I have been working in IT for more years than I care to remember, but it seems that if you wait around long enough, technologies that I have used before, suddenly become the flavour of the month and re-appear with smart presentations from slick young people in nicely tailored suits to tell us all how different it all is this time.
This happened with virtualization, where if you are brutally honest , the only key difference to what IBM were doing decades ago, was that the technologists got it to run on the Intel architecture, with all it's horribly legacy memory management et al.
So to the cloud, which in essence is the ability to leverage the power and storage of a remote machine to achieve the task's that you were used to doing locally, sound familiar, it certainly does to me. Literally decades ago people used to share resources on an IBM mainframe to run their payroll or business finance systems, which would be physically a long way away - people couldn't afford their own mainframes - and people would attach via modems and dumb terminals.
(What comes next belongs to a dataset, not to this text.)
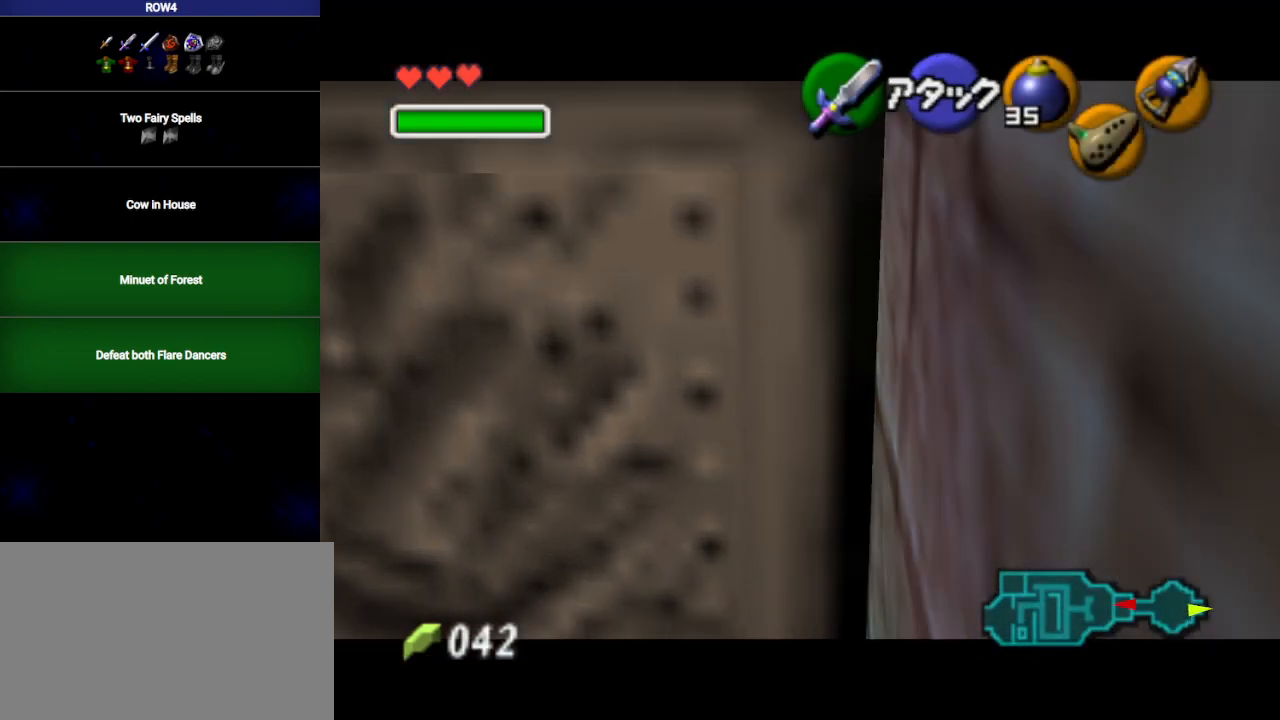
{"buttons": ["L1"], "left_stick": "up", "right_stick": "center", "events": []}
This is exactly what we are moving towards with the concept of the "Cloud is the machine". The local device can become significantly less powerful as all the real processing of the services is done remotely. This leads to much cheaper consumer devices, whether they be phones, iPads or netbooks. The services that people also want to use today are also becoming more and more central service orientated, things like YouTube, Twitter, Facebook, Blogging, Email, Instant Messaging etc.
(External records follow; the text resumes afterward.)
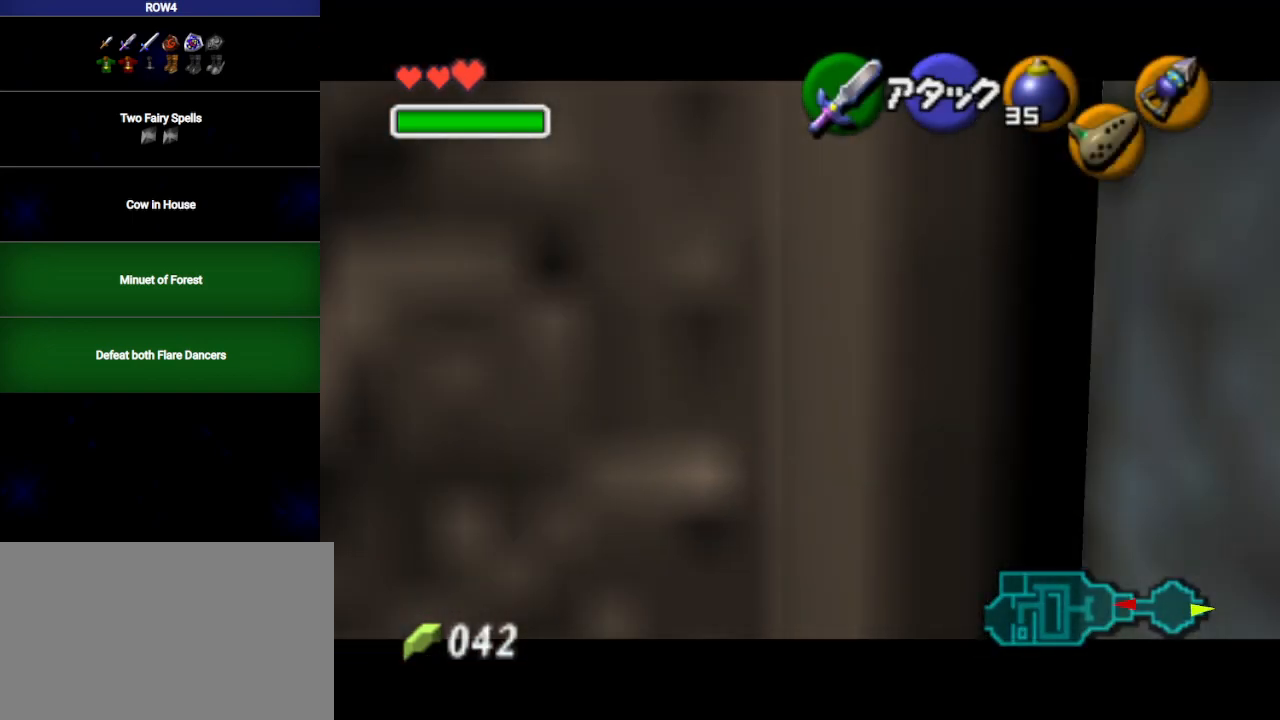
{"buttons": ["L1"], "left_stick": "up", "right_stick": "center", "events": []}
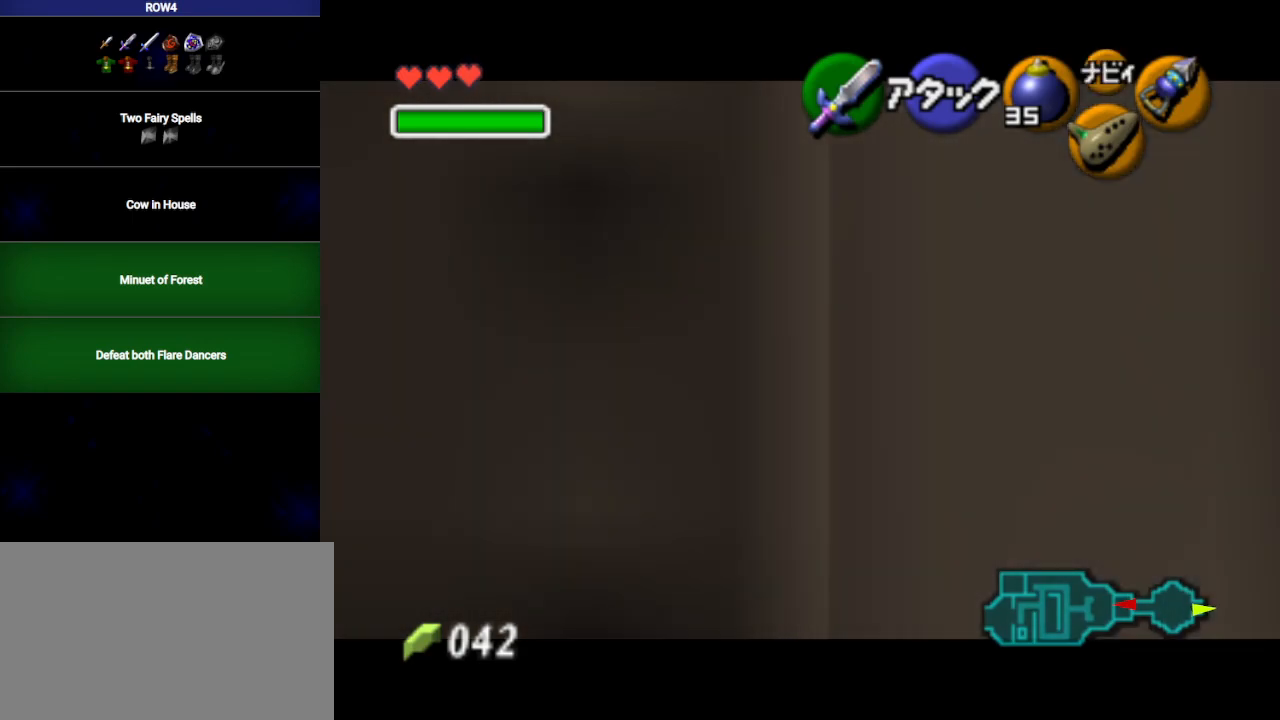
{"buttons": [], "left_stick": "up", "right_stick": "center", "events": [[383, "L1", "up"]]}
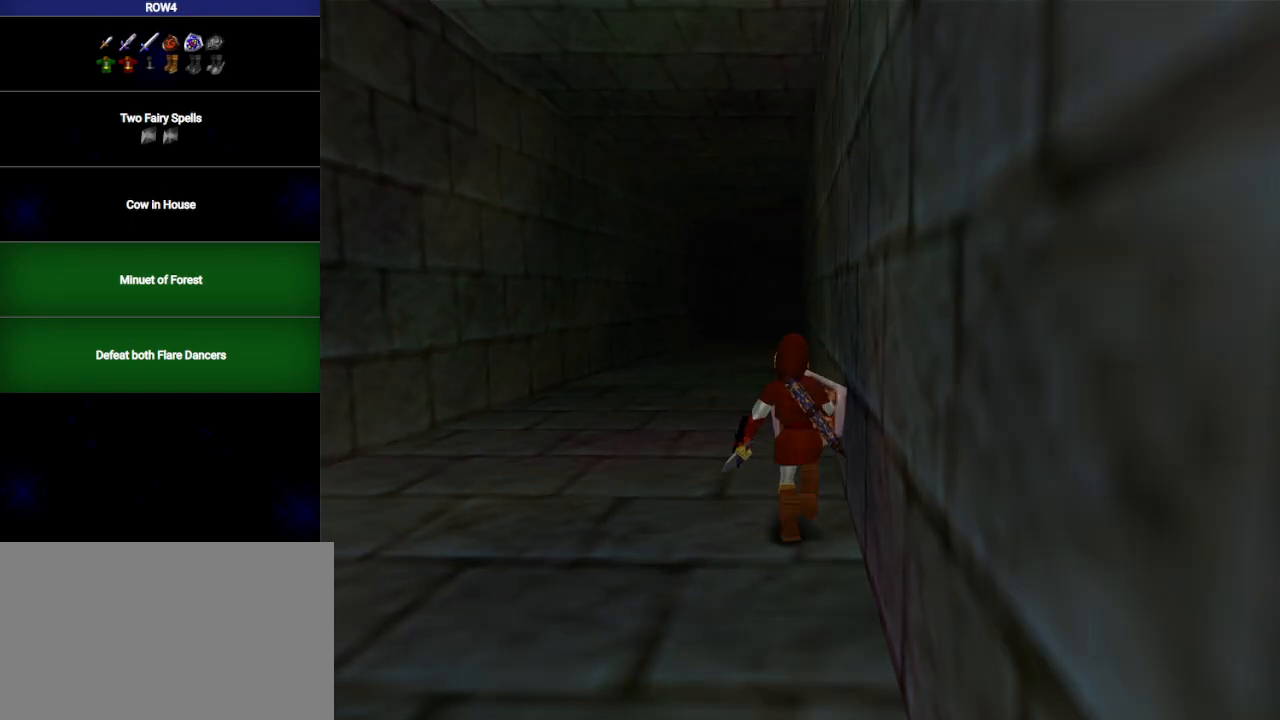
{"buttons": [], "left_stick": "up", "right_stick": "center", "events": []}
I now their are many new technologies like HTML5 and improved Javascript performance that will improve the ability of the clients to do some work locally, but they are not going to be over tasked. The new breed of Intel Atom and ARM processors will be more than powerful enough to cope with the enhanced new GPU's that are appearing almost daily.
There will always be some tasks that are best suited to having a large powerful computer locally as their are many tasks that don't virtualize well, but we are talking about a small percentage for many users who today in 2010 consider the net to be the reason for owning a computer in the first place.